工作機械で使う主要部品の1つに、製造工程での精密な「位置決め」に欠かせないリニアガイド(直動案内機器)がある。ベアリングを使う製品だ。主なメーカーは世界シェア5割を超えるTHKと日本トムソンで、製造する企業は限られる。
重要部品の調達難が大きなリスクに
そのうえ、この部品は生産が急増する半導体製造装置にも数多く使われているため、世界的な品薄状態が続いている。部品メーカー関係者によれば「納期が来年の夏という条件でもリニアガイドの注文が入る」という。工作機械メーカー各社は、部品の確保と納期対応に追われているのが現状だ。「何とか納品遅れを発生させていない」というが、部品の調達難は大きなリスクとして横たわる。

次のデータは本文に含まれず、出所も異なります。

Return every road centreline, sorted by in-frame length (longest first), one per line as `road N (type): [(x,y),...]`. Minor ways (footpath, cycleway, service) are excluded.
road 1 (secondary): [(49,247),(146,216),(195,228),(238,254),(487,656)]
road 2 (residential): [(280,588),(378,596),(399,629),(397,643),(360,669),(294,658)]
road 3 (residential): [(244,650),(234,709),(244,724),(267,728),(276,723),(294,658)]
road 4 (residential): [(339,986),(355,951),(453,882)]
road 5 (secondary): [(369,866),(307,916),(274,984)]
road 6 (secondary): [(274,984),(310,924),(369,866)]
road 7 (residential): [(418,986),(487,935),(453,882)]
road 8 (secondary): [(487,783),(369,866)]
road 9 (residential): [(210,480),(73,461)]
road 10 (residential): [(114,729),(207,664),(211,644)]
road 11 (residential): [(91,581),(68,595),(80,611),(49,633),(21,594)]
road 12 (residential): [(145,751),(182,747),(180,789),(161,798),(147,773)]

とはいえ、今後の見通しは決して悪くない。中国向けや半導体製造装置向けも、当初は年内くらいまでで失速するのではないかとみられていたが、「毎年6月がピークで、冬に向かって需要が落ちて、春節後に息を吹き返すのがパターンだったが、今年はそのパターンが当てはまらない。日本のメーカーを含めて繁忙な状況」(稲葉会長)というように、勢いが止まる気配はないという。
「機械を作る機械」である工作機械の受注動向は、企業の設備投資の状況を見る、先行指標といわれる。業界の好調さは、本格的な好景気の波が訪れることを予言しているともいえるだろう。